Em junho, a delegada de polícia Cristiana Bento, titular da Delegacia da Criança e do Adolescente Vítima (DCAV), divulgou o resultado do inquérito, que contém o pedido de prisão preventiva de seis indiciados, entre eles Michel, e a apreensão de um menor de idade. Um novo inquérito ainda investigará a possibilidade de haver mais algum envolvido nos crimes, e a garota se encontra em programa de proteção a vítimas e testemunhas.

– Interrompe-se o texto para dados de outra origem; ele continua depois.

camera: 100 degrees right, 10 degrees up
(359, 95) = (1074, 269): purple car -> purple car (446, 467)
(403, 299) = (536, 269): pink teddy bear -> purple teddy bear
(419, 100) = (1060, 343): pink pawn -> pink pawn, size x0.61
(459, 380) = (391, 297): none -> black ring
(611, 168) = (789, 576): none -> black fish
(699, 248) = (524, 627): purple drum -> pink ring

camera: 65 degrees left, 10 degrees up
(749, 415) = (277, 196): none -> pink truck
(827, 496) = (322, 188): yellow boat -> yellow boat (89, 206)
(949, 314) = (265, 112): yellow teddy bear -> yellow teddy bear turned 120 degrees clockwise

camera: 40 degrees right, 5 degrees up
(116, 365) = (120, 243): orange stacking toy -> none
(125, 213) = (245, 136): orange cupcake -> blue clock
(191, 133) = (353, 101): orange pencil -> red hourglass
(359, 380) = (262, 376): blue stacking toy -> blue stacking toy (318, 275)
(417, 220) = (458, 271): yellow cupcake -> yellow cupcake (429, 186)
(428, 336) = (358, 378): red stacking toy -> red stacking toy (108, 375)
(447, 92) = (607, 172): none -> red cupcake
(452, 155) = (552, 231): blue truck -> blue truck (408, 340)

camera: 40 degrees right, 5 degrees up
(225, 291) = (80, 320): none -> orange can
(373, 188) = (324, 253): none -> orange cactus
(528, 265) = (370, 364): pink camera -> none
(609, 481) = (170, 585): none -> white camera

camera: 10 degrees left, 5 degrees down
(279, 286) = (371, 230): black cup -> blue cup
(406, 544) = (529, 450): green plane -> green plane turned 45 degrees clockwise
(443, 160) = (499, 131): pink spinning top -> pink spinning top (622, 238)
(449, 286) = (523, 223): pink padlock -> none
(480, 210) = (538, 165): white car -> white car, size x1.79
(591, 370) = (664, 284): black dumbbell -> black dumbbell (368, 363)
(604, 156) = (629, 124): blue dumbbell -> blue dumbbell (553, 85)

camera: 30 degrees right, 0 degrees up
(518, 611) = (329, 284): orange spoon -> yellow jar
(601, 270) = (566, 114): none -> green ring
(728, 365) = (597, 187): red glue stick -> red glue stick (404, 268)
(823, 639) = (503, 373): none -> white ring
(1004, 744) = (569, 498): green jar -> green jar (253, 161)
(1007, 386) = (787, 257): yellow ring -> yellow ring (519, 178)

A indignação com o caso (e com o descaso dos que, de alguma forma, culparam a vítima pelo crime) levou à Avenida Paulista, em São Paulo, pelo menos 5 mil pessoas, a maioria mulheres, no dia 1º de junho. Contra o machismo e a cultura do estupro, as manifestantes entoavam em megafones e exibiam em cartazes frases como “Mexeu com uma, mexeu com todas” e “Ensine seu filho a respeitar”. Daí as fotos que ilustram esta reportagem. Com a mesma tônica, cerca de mil manifestantes protestaram no centro do Rio de Janeiro – de novo, a grande maioria eram mulheres. Unidas.
MUDANDO A HISTÓRIA
Reverter esse jogo tão arraigado e se unir tornou-se um dos pilares fundamentais do feminismo. Foi refletindo sobre a importância da irmandade para a luta pelos direitos das mulheres que Babi Souza, jornalista de Porto Alegre de 25 anos, criou em 2015 a comunidade do Facebook “Vamos Juntas?”, que incentiva o apoio mútuo entre desconhecidas, em situações de risco, nas ruas. Vinte e quatro horas depois de ir ao ar, a página já tinha 5 mil curtidas – hoje são mais de 350 mil. “Numa sexta-feira, ao final do expediente, em vez de feliz, eu estava tensa. O motivo: entre dois pontos de ônibus do meu trajeto, havia um trecho escuro, em que eu precisava cruzar a pé uma praça”, conta Babi. No caminho, ela percebeu que outras mulheres, todas caminhando sozinhas, também pareciam nervosas. “E algumas estavam indo para o mesmo ponto que eu! Pensei: ‘Provavelmente, todas aqui sentimos mais medo de homem do que de mulher. Então, por que não vamos juntas?’.” Prestes a completar um ano de vida, o projeto ainda emociona Babi, com depoimentos de seguidoras que aproveitaram o ambiente da página para falar sobre assédio e abuso sexual.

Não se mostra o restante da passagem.